Record extracts START

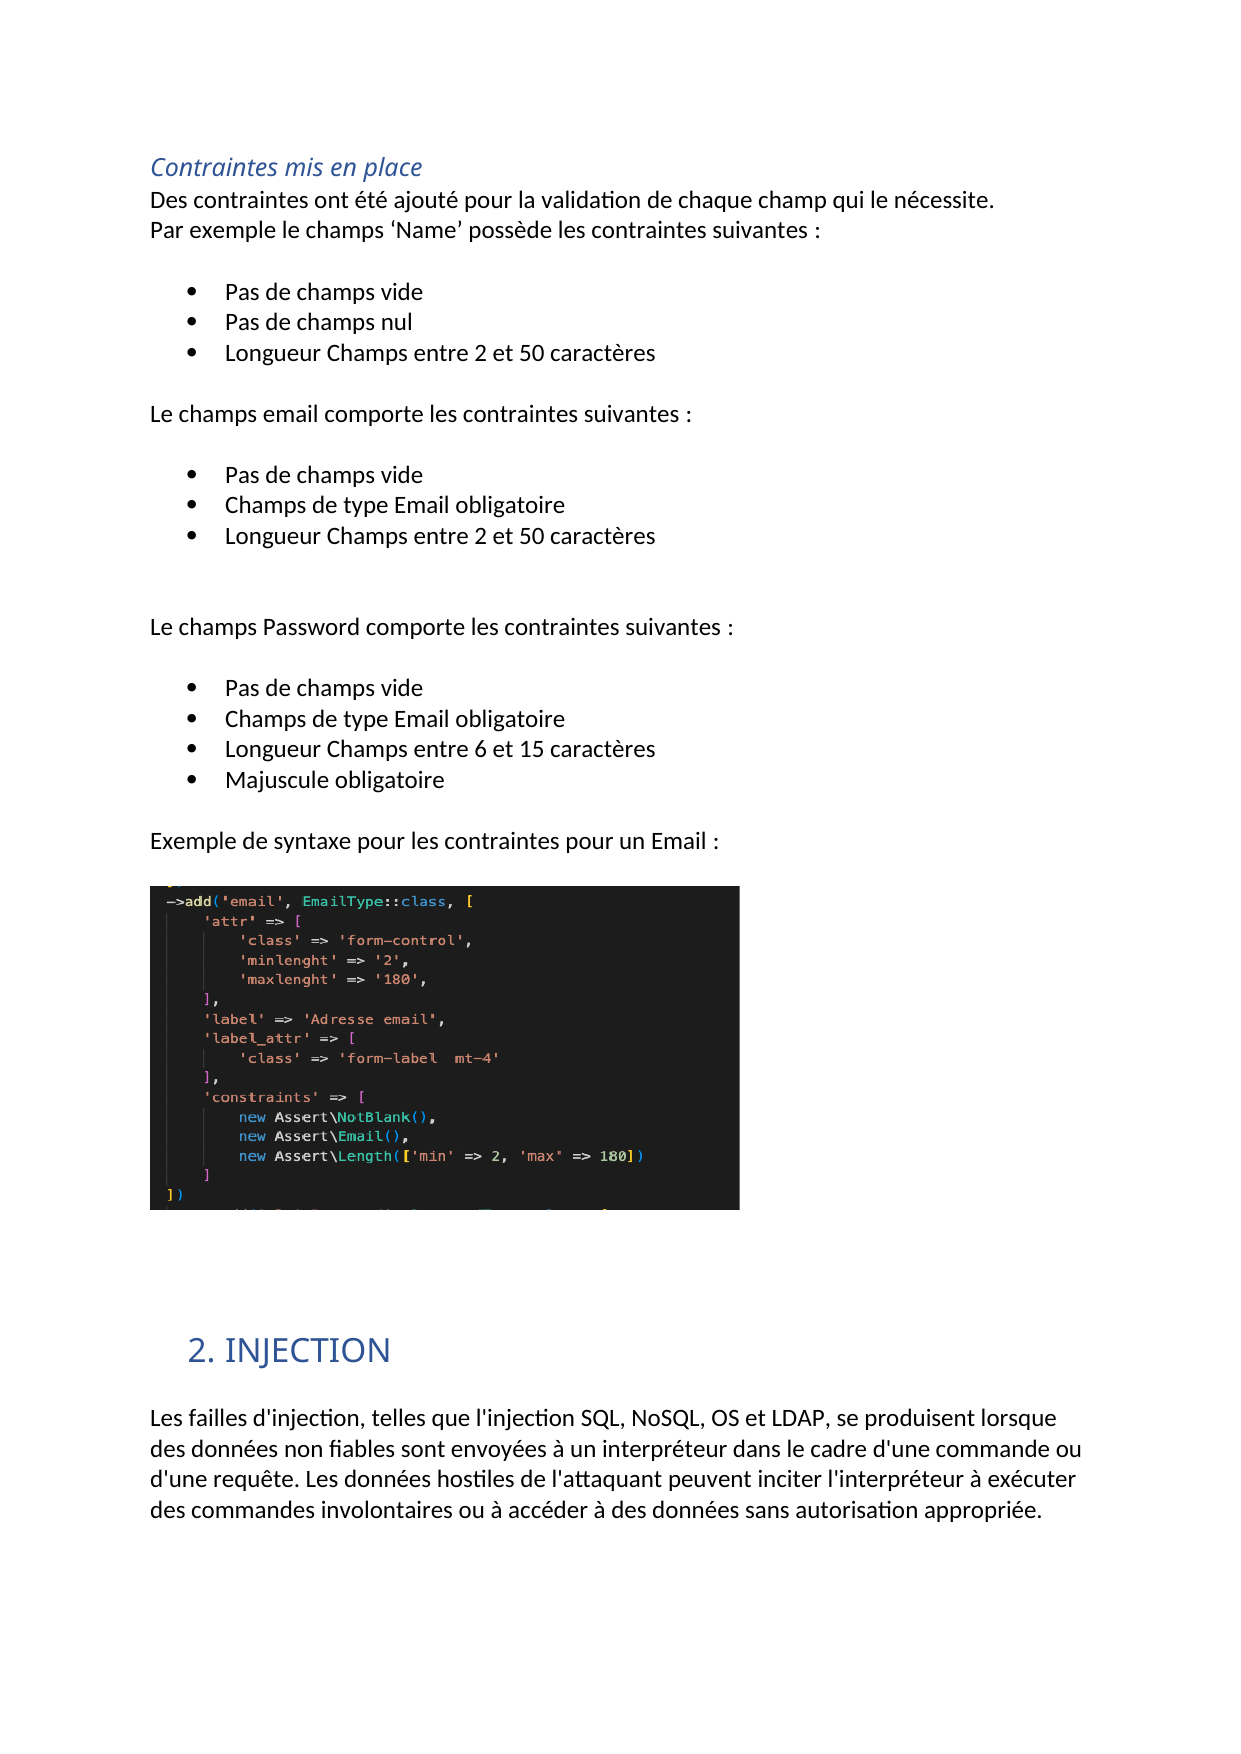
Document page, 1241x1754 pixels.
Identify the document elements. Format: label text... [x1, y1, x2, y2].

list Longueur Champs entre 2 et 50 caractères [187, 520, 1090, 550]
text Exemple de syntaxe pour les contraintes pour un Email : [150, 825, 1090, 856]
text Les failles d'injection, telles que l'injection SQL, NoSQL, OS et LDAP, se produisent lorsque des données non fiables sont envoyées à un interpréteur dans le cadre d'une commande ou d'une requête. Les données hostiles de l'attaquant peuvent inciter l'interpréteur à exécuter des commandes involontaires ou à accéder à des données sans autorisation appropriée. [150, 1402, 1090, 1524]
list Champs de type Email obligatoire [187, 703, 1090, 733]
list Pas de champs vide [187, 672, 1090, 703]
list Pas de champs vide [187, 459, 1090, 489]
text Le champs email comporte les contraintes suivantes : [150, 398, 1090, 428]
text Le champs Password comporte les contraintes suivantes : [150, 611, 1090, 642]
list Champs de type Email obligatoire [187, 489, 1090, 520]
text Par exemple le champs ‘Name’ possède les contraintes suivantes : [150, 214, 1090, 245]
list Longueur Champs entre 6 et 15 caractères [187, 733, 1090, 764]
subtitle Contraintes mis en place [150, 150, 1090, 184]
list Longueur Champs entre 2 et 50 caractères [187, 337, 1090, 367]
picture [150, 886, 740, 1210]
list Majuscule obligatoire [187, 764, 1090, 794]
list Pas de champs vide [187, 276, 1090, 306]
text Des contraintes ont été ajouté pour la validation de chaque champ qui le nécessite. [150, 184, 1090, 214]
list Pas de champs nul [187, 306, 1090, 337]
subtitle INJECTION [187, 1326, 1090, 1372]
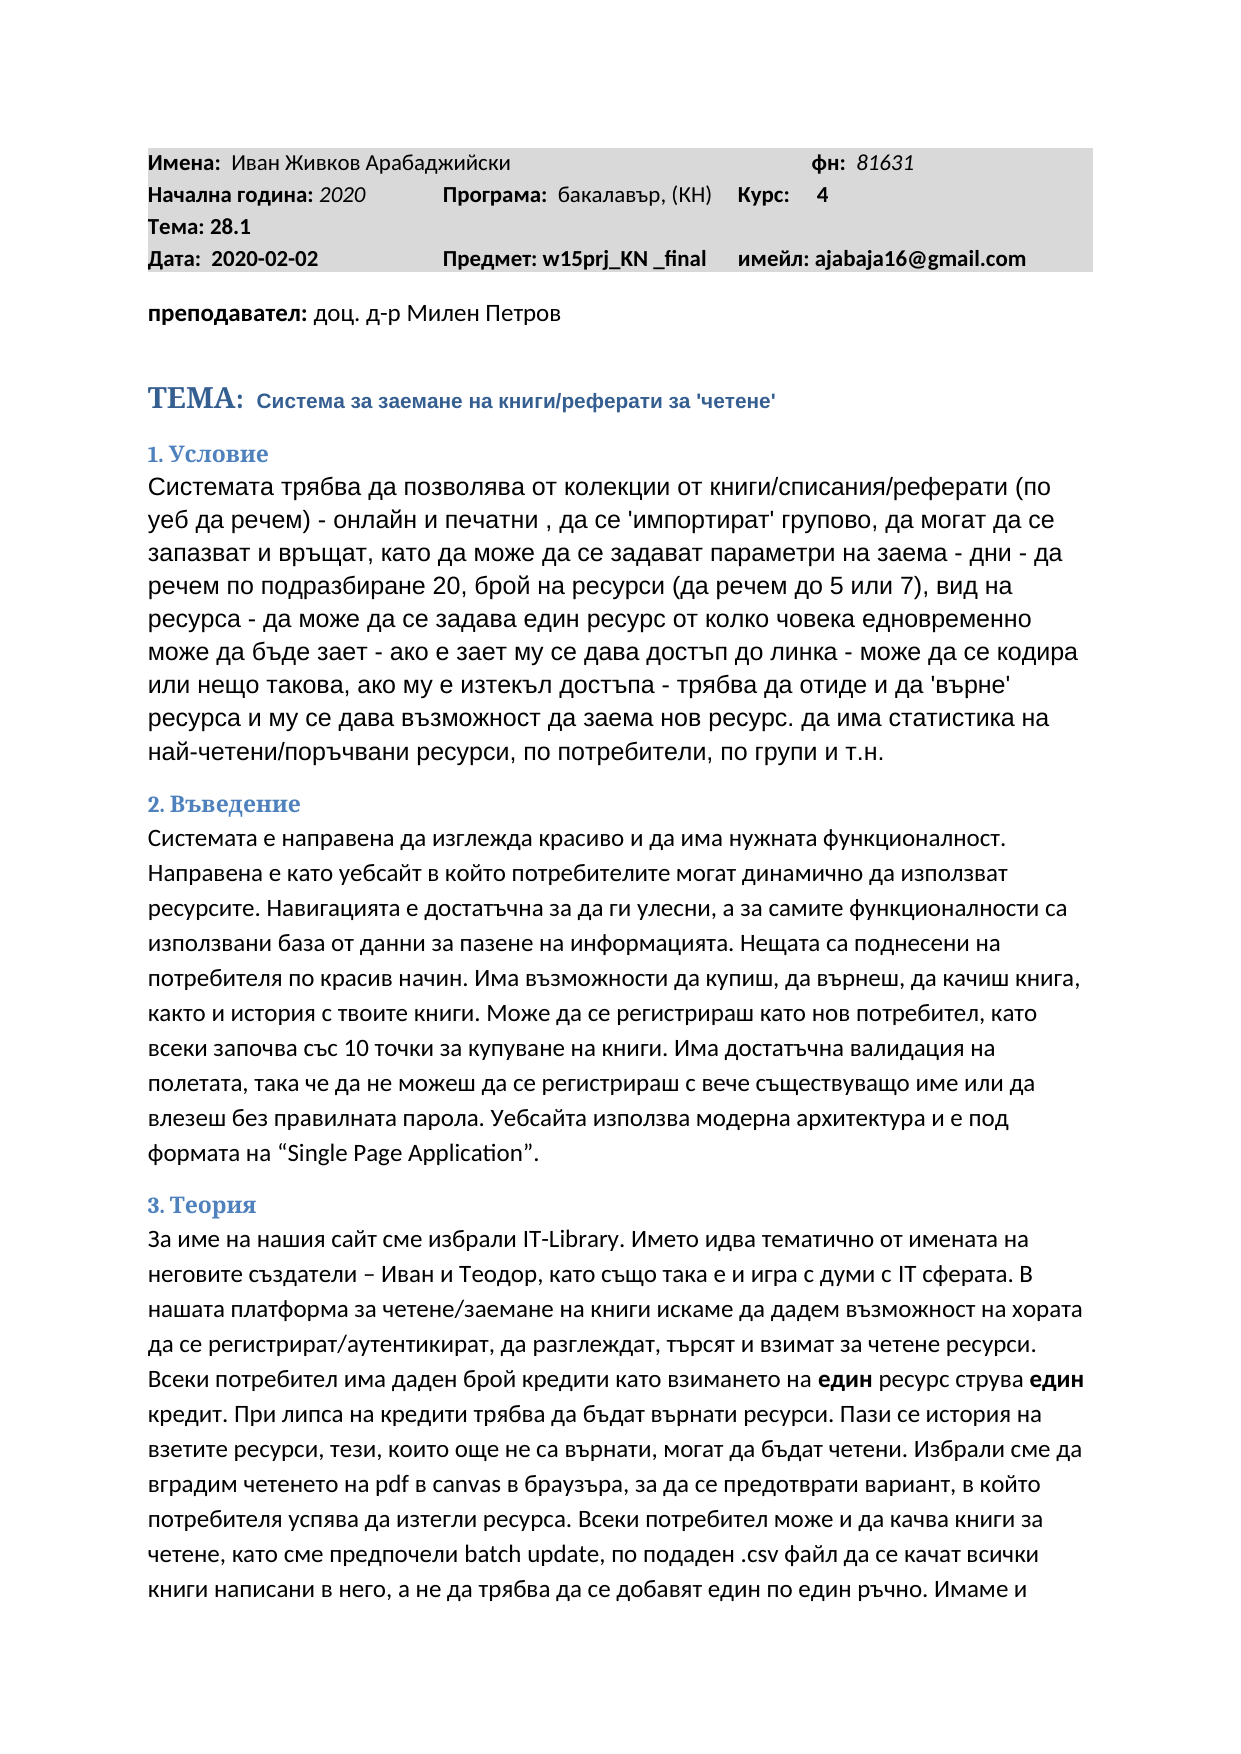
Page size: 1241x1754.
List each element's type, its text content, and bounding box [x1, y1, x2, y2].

Record extracts END

**Job item**. In your copy, include every record word for word but no pictures.

**Response to this task**.
Document page, 1241x1754 pixels.
Identify the document elements. Format: label text... [x1, y1, x2, y2].

list Longueur Champs entre 2 et 50 caractères [187, 520, 1090, 550]
text Exemple de syntaxe pour les contraintes pour un Email : [150, 825, 1090, 856]
text Les failles d'injection, telles que l'injection SQL, NoSQL, OS et LDAP, se produisent lorsque des données non fiables sont envoyées à un interpréteur dans le cadre d'une commande ou d'une requête. Les données hostiles de l'attaquant peuvent inciter l'interpréteur à exécuter des commandes involontaires ou à accéder à des données sans autorisation appropriée. [150, 1402, 1090, 1524]
list Champs de type Email obligatoire [187, 703, 1090, 733]
list Pas de champs vide [187, 672, 1090, 703]
list Pas de champs vide [187, 459, 1090, 489]
text Le champs email comporte les contraintes suivantes : [150, 398, 1090, 428]
text Le champs Password comporte les contraintes suivantes : [150, 611, 1090, 642]
list Champs de type Email obligatoire [187, 489, 1090, 520]
text Par exemple le champs ‘Name’ possède les contraintes suivantes : [150, 214, 1090, 245]
list Longueur Champs entre 6 et 15 caractères [187, 733, 1090, 764]
subtitle Contraintes mis en place [150, 150, 1090, 184]
list Longueur Champs entre 2 et 50 caractères [187, 337, 1090, 367]
picture [150, 886, 740, 1210]
list Majuscule obligatoire [187, 764, 1090, 794]
list Pas de champs vide [187, 276, 1090, 306]
text Des contraintes ont été ajouté pour la validation de chaque champ qui le nécessite. [150, 184, 1090, 214]
list Pas de champs nul [187, 306, 1090, 337]
subtitle INJECTION [187, 1326, 1090, 1372]
Page size: 1241x1754.
List each element's type, its text content, and bounding box [x1, y1, x2, y2].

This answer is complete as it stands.